Por Gastón Gaviola 

Al momento en que escribo estas líneas, media mañana del 13 de enero, hace 135 años que la línea de defensa se había hundido irremediablemente. No había amanecido todavía aquella madrugada húmeda de 1881 cuando miles de botas de gamuza amarilla marchaban por la pampa de San Juan y los arenales de Pamplona. El corvo todavía seco de sangre, el cartucho con la muerte segura aún metido en la recámara del fusil.

He escrito tantas veces sobre la batalla de Lima que hoy me voy a saltar los detalles técnicos. Tengo ganas de contar la historia de los soldados. Esta debía ser la última batalla de la guerra, con Lima a una jornada de marcha, con todos sus vecinos llenando desde el año pasado los reductos del balneario de Miraflores, donde la mayoría habría de morir dentro de dos días, dejando a la capital llena de viudas y huérfanos. Pero eso será después.

Esta madrugada del 13 de enero el coronel Cáceres ordenó pasar rancho -un poco de charqui, mote y aguardiente- a las tropas que le tocaba comandar. Le asignaron el centro mismo de la línea, desplegado a la altura del cerro Santa Teresa. Allí estaban sus bravos, los fieles soldados del Zepita y del Ayacucho.

“Eran las cuatro y media de la mañana y el campo hallábase cubierto de neblina, la cual favorecía el avance aproximativo de los chilenos. Y poco antes de clarear el alba presentáronse de improviso, sin haber hecho fuego, por la parte casi indefensa que se dejó entre la izquierda de Iglesias y mi derecha. Al oir que se iniciaba un violento tiroteo, comprendí que el enemigo había penetrado por ese sitio desguarnecido de nuestra línea, e inmediatamente me dirigí allí, hacia donde se encaminó también El Dictador (Nicolás de Piérola)”, cuenta El Brujo en sus memorias.

Para cuando llego a este quinto párrafo a estas horas de la mañana, ya se combatía cuerpo a cuerpo en Chorrillos y las trincheras del Morro Solar eran castigadas por el bombardeo de la escuadra chilena.
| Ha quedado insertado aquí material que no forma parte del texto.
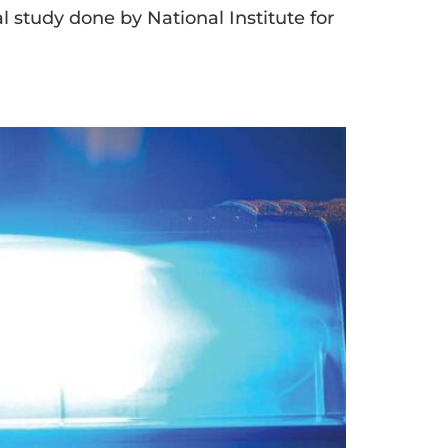
al study done by National Institute for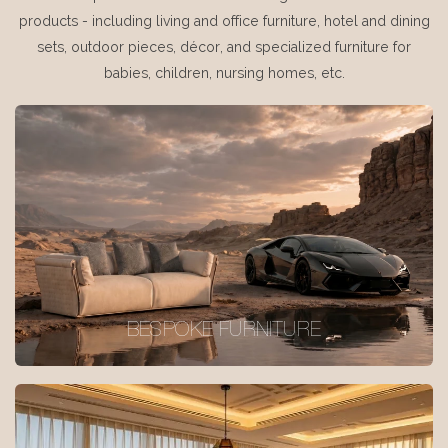
products - including living and office furniture, hotel and dining
sets, outdoor pieces, décor, and specialized furniture for
babies, children, nursing homes, etc.
BESPOKE FURNITURE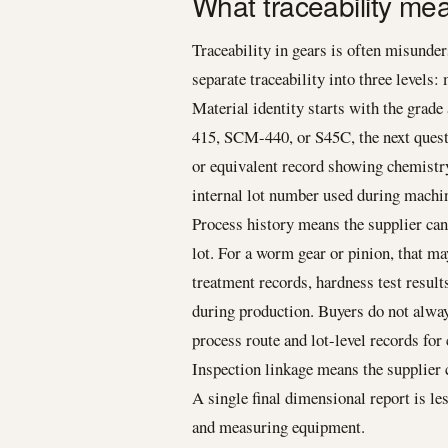
What traceability me
Traceability in gears is often misunders
separate traceability into three levels:
Material identity starts with the grad
415, SCM-440, or S45C, the next questi
or equivalent record showing chemistry
internal lot number used during machin
Process history means the supplier ca
lot. For a worm gear or pinion, that m
treatment records, hardness test results
during production. Buyers do not alwa
process route and lot-level records for 
Inspection linkage means the supplier 
A single final dimensional report is les
and measuring equipment.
Desde Barranco y Miraflores las tropas de reserva observaban incrédulos cómo el Huáscar, ausente ya Miguel Grau de su torre de mando, apuntaba sus cañones de 300 libras contra los peruanos.

El obús de la cima del morro, el pesado monstruo que disparaba proyectiles de 500 libras, se batía en un duelo que no podía ganar contra decenas de bocas de fuego que desde La Herradura buscaban despedazar al teniente de artillería David León. El chotano había venido desde su Cajamarca y al momento de iniciarse la batalla volaba con 40 de fiebre en su camastro. Todavía hoy quienes quieran subir a pie el morro podrán encontrar la plancha de concreto y una placa metálica desmantelada que señala el lugar exacto en donde él y sus artilleros fueron desintegrados antes del medio día.

Por la Bajada de Tenderini la comunidad italiana afincada en Chorrillos abría las puertas de sus casas y comercios para atender el mar de heridos que llegaban desde el frente. Horas después, con los balnearios en llamas, serían fusilados los bomberos que como Luca Chiappe combatían los incendios que se desataron desde las 3 de la tarde.

Pese al fuego, sería una de las noches más oscuras que viviría nuestra ciudad.